Hingegen warnte die Vereinte Dienstleistungsgewerkschaft die Politik vor einer weiteren Schwächung der öffentlichen Haushalte. Verdi-Vorsitzender Frank Werneke forderte die Länder auf, dem Gesetz nicht zuzustimmen: »Die Kommunen finanziell zu schwächen und die Unternehmen zu entlasten, das ist der falsche Weg.«
In der Vermittlung setzte die Union durch, dass die ursprünglich vorgesehene Anzeigepflicht für innerstaatliche Steuergestaltung entfällt – aus Sicht der Linkspartei ein weiteres Bonbon für große Unternehmen. Doch das reichte CDU und CSU nicht, die mit dem Protest der Bauern ihre traditionelle Nähe zu den Landwirten erneuert haben. Die Union will dem Wachstumschancengesetz nun nur dann zustimmen, wenn die Bundesregierung die geplante schrittweise Streichung der Subventionen beim Agrardiesel zurücknimmt.

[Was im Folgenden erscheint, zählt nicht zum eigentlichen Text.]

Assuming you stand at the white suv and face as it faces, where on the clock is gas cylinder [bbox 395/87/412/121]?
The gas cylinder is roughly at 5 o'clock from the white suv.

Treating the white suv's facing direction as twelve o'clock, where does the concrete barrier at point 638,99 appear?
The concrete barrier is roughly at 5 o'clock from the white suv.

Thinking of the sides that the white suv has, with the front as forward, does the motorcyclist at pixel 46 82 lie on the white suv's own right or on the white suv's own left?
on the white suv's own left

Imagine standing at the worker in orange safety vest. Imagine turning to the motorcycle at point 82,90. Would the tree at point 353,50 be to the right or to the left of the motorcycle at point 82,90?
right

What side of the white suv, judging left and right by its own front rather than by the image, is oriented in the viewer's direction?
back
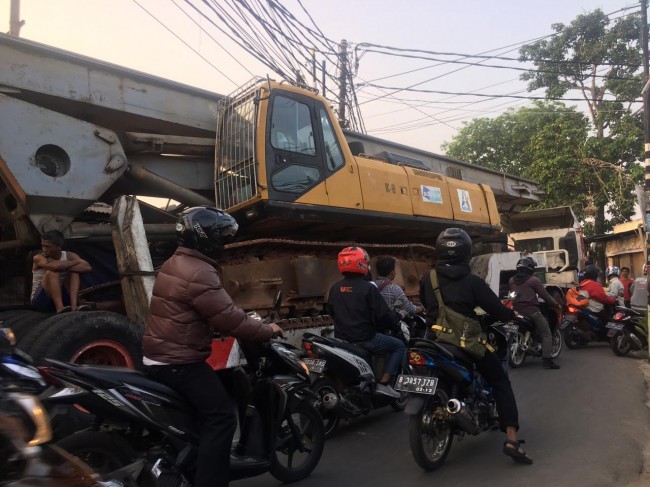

Deshalb konnte der Vermittlungsausschuss den Streit über das Wachstumschancengesetz nicht beenden, auch wenn er den Kompromiss mit den Stimmen der Ampel-Parteien in Bund und Ländern mehrheitlich annahm. Doch dies ist nicht bindend. Politisch versuchen SPD, FDP und Grüne nun, die Union als Bremser dastehen zu lassen, der trotz des finsteren Bildes, den der Jahreswirtschaftsbericht zeichnet, aus parteitaktischen Gründen Entlastungen verhindert. Tatsächlich ist die erforderliche Mehrheit für die Schlussabstimmung im Bundesrat in weite Ferne gerückt. Am 22. März soll diese stattfinden.